Чета Бакеро показалась на лестнице, сначала их головы, а потом и они сами, медленно ступая настрадавшимися от долгих и таинственных пыток ногами и кивая направо и налево в знак приветствия. Улыбаясь, поглядели на закатное солнце; каждый в руках держал деревянную скамеечку, они поставили скамеечки у ограды, отделявшей площадку дома номер девять от дома номер семь по улице Ботелья. За ними появились Офелия и Магда, и сердце у Андреса обмякло, как старая выжатая губка. На кофточке у Офелии три пуговички были расстегнуты, а Магда села на пол, выставив смуглую ногу, с виду мягкую и нежную, точно персик.
– Не знаю, как ты можешь жить спокойно, когда в доме две девушки.
– Для меня наши жилички священны. Мать мне тыщу раз на дню повторяет: если тебе надо сделать дурное дело, делай его подальше от дома, потому как, если мне придется выбирать между моими жиличками и сыном и ты окажешься виноватым, тебе придется уйти из дому. А теперь у нас новенький.
– Что новенький?
– Новый квартирант. Странный до невозможности. Вещей почти никаких, только что на нем, и сам будто с луны свалился. Все спрашивает и спрашивает.
– А что удивительного? Наверное, из тюрьмы или из-за границы вернулся, как половина Испании.
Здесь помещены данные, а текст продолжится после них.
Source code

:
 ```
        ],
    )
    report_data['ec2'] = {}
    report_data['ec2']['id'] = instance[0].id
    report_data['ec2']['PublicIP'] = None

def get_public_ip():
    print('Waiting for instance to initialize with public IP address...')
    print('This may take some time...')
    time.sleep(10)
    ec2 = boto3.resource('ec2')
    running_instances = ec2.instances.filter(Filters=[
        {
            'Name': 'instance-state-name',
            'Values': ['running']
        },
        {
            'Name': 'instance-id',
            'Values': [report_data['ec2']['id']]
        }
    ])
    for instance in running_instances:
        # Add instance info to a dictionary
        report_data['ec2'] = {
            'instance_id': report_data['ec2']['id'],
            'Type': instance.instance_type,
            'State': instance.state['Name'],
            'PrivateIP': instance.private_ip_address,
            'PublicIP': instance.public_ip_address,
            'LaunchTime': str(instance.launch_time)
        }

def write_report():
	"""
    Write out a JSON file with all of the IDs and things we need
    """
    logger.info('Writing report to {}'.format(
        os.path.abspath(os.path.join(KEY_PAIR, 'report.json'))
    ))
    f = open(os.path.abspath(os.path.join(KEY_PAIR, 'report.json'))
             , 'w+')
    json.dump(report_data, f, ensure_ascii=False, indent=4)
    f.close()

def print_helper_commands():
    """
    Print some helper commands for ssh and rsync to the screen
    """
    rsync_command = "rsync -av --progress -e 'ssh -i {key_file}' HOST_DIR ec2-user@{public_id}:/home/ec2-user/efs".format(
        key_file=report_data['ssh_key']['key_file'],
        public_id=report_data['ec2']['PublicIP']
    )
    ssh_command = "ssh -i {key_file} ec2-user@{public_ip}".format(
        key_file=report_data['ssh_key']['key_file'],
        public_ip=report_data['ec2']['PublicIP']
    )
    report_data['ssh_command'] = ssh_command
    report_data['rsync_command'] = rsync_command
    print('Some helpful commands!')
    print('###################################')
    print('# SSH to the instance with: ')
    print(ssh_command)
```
– Наверное. Мать сначала очень беспокоилась: он часами не выходит из комнаты. Скажи, станешь ты от хорошей жизни сидеть в комнате, где лампочка в пятнадцать свечей да вдобавок загажена мухами?
– Мы тоже скоро электричество проведем. А пока со свечами и карбидной лампой сидим. Шурин говорит, что первые же деньги, которые скопит, пойдут на электричество, а мать твердит, мол, какого лешего нам не хватает, всю жизнь без него обходились, а теперь, мол, приспичило. До войны у нас было газовое освещение, но, когда прижало, пришлось лампу продать, деньги на еду нужны были. Откуда он, твой квартирант?
– Похож на каталонца. Да ты его увидишь. Я сказал ему, чтоб поднимался сюда, на крышу, проветриться, а он удивился, что мы каждый вечер на крышу поднимаемся.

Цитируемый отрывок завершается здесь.